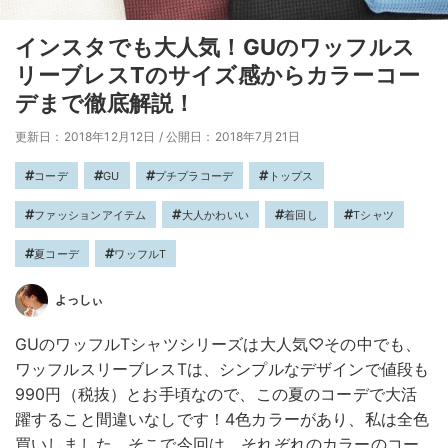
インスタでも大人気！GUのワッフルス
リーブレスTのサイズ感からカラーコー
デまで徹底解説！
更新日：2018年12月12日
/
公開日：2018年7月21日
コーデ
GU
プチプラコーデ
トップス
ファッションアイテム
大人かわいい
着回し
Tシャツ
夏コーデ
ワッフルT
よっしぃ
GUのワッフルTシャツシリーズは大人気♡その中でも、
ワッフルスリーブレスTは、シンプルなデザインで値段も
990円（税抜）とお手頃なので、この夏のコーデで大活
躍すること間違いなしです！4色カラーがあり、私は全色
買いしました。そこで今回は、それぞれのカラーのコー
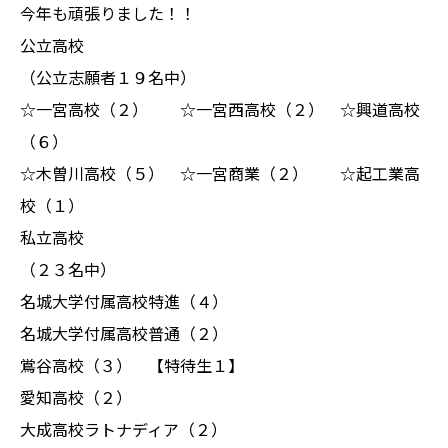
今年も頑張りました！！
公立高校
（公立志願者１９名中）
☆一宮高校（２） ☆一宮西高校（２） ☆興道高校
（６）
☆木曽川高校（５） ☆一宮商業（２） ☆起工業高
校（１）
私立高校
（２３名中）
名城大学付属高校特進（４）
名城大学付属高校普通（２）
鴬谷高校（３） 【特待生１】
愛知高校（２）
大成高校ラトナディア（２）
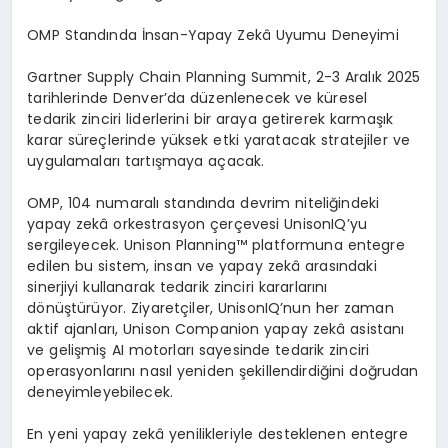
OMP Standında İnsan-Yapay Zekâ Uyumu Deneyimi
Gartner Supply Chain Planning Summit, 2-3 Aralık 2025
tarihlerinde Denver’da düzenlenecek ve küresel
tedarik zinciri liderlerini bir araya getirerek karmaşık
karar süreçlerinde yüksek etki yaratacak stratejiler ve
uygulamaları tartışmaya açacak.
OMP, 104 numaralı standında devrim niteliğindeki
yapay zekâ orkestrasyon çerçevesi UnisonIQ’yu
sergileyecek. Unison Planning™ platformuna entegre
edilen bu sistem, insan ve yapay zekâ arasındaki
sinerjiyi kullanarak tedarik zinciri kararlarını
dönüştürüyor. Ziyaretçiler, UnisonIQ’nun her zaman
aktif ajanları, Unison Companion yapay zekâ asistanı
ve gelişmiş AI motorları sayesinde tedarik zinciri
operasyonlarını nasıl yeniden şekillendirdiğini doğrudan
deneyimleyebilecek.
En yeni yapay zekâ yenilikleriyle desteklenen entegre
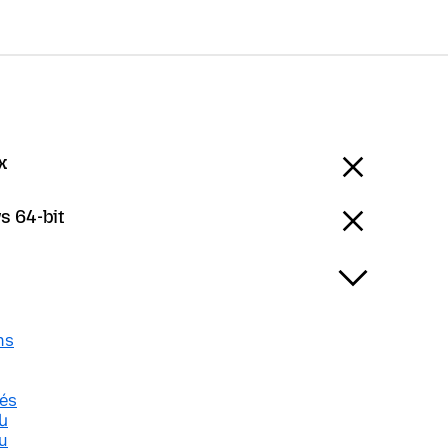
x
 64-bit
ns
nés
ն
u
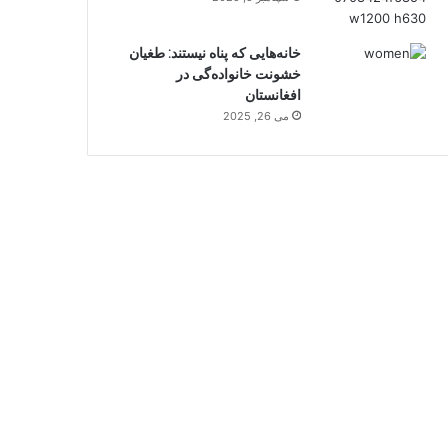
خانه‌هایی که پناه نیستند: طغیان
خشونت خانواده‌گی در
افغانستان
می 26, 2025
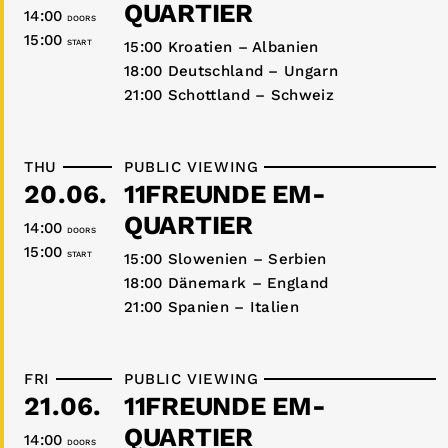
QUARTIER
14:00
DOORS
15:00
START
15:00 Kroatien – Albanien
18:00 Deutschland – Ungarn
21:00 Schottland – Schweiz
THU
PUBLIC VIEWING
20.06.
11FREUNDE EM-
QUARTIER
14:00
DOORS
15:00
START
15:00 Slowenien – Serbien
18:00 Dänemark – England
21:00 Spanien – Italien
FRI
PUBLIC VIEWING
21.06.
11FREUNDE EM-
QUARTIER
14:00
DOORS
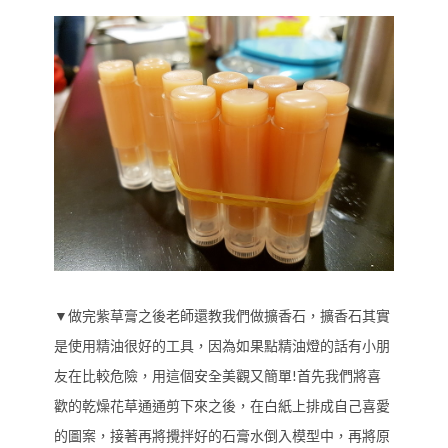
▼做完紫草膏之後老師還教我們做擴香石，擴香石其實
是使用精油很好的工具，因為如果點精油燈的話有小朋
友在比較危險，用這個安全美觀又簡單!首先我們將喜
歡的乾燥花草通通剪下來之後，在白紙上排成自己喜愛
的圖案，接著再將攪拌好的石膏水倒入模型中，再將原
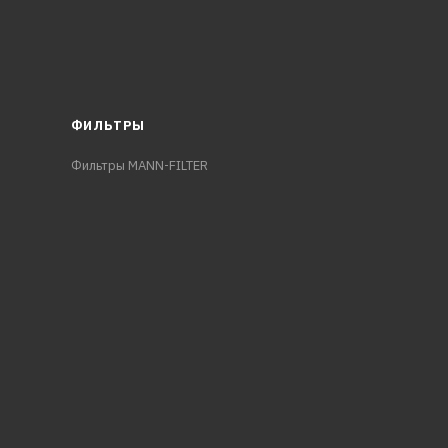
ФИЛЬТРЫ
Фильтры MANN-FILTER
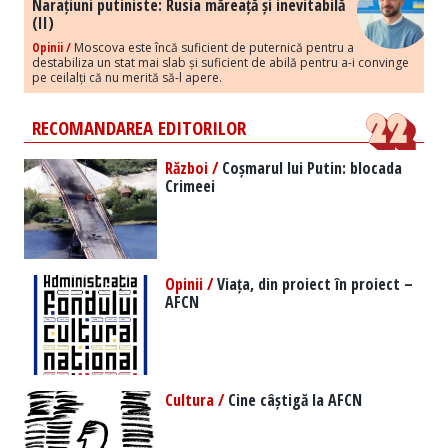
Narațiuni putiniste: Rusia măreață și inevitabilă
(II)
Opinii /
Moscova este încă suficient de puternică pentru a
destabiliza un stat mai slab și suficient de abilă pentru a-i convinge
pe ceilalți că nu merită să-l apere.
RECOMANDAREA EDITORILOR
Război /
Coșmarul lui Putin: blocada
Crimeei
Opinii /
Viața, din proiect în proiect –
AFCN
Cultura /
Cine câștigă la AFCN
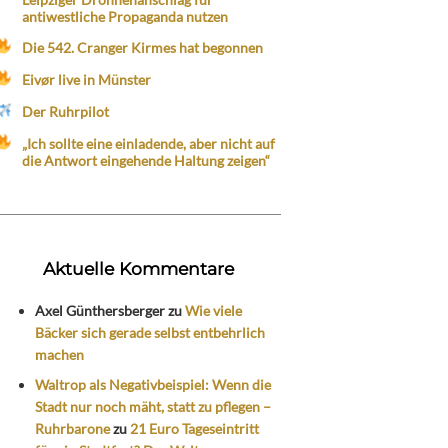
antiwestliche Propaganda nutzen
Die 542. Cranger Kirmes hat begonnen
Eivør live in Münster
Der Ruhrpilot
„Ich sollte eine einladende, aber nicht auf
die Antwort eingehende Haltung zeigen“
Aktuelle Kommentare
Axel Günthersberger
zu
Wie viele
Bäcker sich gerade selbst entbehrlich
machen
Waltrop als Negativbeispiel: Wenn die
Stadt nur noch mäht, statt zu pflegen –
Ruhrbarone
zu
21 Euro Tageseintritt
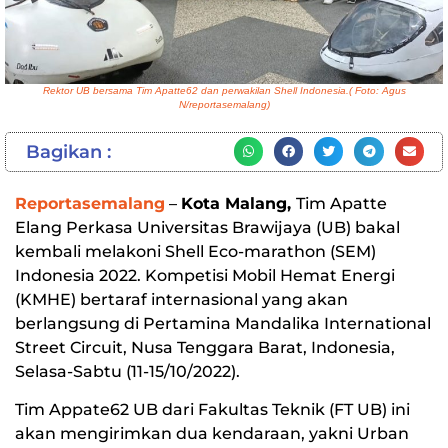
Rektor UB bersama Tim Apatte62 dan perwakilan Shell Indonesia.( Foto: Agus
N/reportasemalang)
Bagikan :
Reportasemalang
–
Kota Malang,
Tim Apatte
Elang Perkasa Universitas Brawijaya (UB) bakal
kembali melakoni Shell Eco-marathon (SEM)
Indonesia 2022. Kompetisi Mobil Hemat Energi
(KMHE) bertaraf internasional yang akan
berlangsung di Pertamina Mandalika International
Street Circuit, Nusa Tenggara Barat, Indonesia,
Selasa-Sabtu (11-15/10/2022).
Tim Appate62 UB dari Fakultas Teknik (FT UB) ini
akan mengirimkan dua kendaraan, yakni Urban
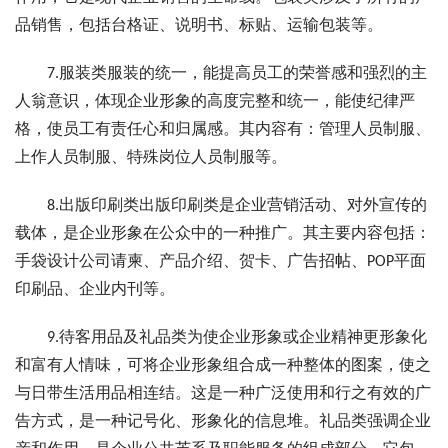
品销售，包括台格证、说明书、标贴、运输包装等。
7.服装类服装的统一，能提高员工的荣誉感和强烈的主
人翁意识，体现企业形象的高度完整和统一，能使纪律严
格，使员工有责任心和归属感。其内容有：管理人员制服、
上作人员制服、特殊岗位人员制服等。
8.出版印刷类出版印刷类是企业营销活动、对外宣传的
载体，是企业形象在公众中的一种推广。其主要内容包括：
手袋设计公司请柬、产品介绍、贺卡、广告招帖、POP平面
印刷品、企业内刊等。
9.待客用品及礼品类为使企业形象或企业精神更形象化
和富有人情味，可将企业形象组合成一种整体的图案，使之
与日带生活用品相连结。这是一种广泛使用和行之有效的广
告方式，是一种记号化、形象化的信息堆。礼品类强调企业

━━━━━━

PROBLEM DETAILS:
What is needed is an exact printout of all the entries, without the pictures.

TASK RESULT:
インスタでも大人気！GUのワッフルス
リーブレスTのサイズ感からカラーコー
デまで徹底解説！
更新日：2018年12月12日
/
公開日：2018年7月21日
コーデ
GU
プチプラコーデ
トップス
ファッションアイテム
大人かわいい
着回し
Tシャツ
夏コーデ
ワッフルT
よっしぃ
GUのワッフルTシャツシリーズは大人気♡その中でも、
ワッフルスリーブレスTは、シンプルなデザインで値段も
990円（税抜）とお手頃なので、この夏のコーデで大活
躍すること間違いなしです！4色カラーがあり、私は全色
買いしました。そこで今回は、それぞれのカラーのコー
今年も頑張りました！！
公立高校
（公立志願者１９名中）
☆一宮高校（２） ☆一宮西高校（２） ☆興道高校
（６）
☆木曽川高校（５） ☆一宮商業（２） ☆起工業高
校（１）
私立高校
（２３名中）
名城大学付属高校特進（４）
名城大学付属高校普通（２）
鴬谷高校（３） 【特待生１】
愛知高校（２）
大成高校ラトナディア（２）
OMP Standında İnsan-Yapay Zekâ Uyumu Deneyimi
Gartner Supply Chain Planning Summit, 2-3 Aralık 2025
tarihlerinde Denver’da düzenlenecek ve küresel
tedarik zinciri liderlerini bir araya getirerek karmaşık
karar süreçlerinde yüksek etki yaratacak stratejiler ve
uygulamaları tartışmaya açacak.
OMP, 104 numaralı standında devrim niteliğindeki
yapay zekâ orkestrasyon çerçevesi UnisonIQ’yu
sergileyecek. Unison Planning™ platformuna entegre
edilen bu sistem, insan ve yapay zekâ arasındaki
sinerjiyi kullanarak tedarik zinciri kararlarını
dönüştürüyor. Ziyaretçiler, UnisonIQ’nun her zaman
aktif ajanları, Unison Companion yapay zekâ asistanı
ve gelişmiş AI motorları sayesinde tedarik zinciri
operasyonlarını nasıl yeniden şekillendirdiğini doğrudan
deneyimleyebilecek.
En yeni yapay zekâ yenilikleriyle desteklenen entegre
x
 64-bit
ns
nés
ն
u
خانه‌هایی که پناه نیستند: طغیان
خشونت خانواده‌گی در
افغانستان
می 26, 2025
QUARTIER
14:00
DOORS
15:00
START
15:00 Kroatien – Albanien
18:00 Deutschland – Ungarn
21:00 Schottland – Schweiz
THU
PUBLIC VIEWING
20.06.
11FREUNDE EM-
QUARTIER
14:00
DOORS
15:00
START
15:00 Slowenien – Serbien
18:00 Dänemark – England
21:00 Spanien – Italien
FRI
PUBLIC VIEWING
21.06.
11FREUNDE EM-
QUARTIER
14:00
DOORS
▼做完紫草膏之後老師還教我們做擴香石，擴香石其實
是使用精油很好的工具，因為如果點精油燈的話有小朋
友在比較危險，用這個安全美觀又簡單!首先我們將喜
歡的乾燥花草通通剪下來之後，在白紙上排成自己喜愛
的圖案，接著再將攪拌好的石膏水倒入模型中，再將原
ФИЛЬТРЫ
Фильтры MANN-FILTER
Narațiuni putiniste: Rusia măreață și inevitabilă
(II)
Opinii /
Moscova este încă suficient de puternică pentru a
destabiliza un stat mai slab și suficient de abilă pentru a-i convinge
pe ceilalți că nu merită să-l apere.
RECOMANDAREA EDITORILOR
Război /
Coșmarul lui Putin: blocada
Crimeei
Opinii /
Viața, din proiect în proiect –
AFCN
Cultura /
Cine câștigă la AFCN
antiwestliche Propaganda nutzen
Die 542. Cranger Kirmes hat begonnen
Eivør live in Münster
Der Ruhrpilot
„Ich sollte eine einladende, aber nicht auf
die Antwort eingehende Haltung zeigen“
Aktuelle Kommentare
Axel Günthersberger
zu
Wie viele
Bäcker sich gerade selbst entbehrlich
machen
Waltrop als Negativbeispiel: Wenn die
Stadt nur noch mäht, statt zu pflegen –
Ruhrbarone
zu
21 Euro Tageseintritt
Rektor UB bersama Tim Apatte62 dan perwakilan Shell Indonesia.( Foto: Agus
N/reportasemalang)
Bagikan :
Reportasemalang
–
Kota Malang,
Tim Apatte
Elang Perkasa Universitas Brawijaya (UB) bakal
kembali melakoni Shell Eco-marathon (SEM)
Indonesia 2022. Kompetisi Mobil Hemat Energi
(KMHE) bertaraf internasional yang akan
berlangsung di Pertamina Mandalika International
Street Circuit, Nusa Tenggara Barat, Indonesia,
Selasa-Sabtu (11-15/10/2022).
Tim Appate62 UB dari Fakultas Teknik (FT UB) ini
akan mengirimkan dua kendaraan, yakni Urban
品销售，包括台格证、说明书、标贴、运输包装等。
7.服装类服装的统一，能提高员工的荣誉感和强烈的主
人翁意识，体现企业形象的高度完整和统一，能使纪律严
格，使员工有责任心和归属感。其内容有：管理人员制服、
上作人员制服、特殊岗位人员制服等。
8.出版印刷类出版印刷类是企业营销活动、对外宣传的
载体，是企业形象在公众中的一种推广。其主要内容包括：
手袋设计公司请柬、产品介绍、贺卡、广告招帖、POP平面
印刷品、企业内刊等。
9.待客用品及礼品类为使企业形象或企业精神更形象化
和富有人情味，可将企业形象组合成一种整体的图案，使之
与日带生活用品相连结。这是一种广泛使用和行之有效的广
告方式，是一种记号化、形象化的信息堆。礼品类强调企业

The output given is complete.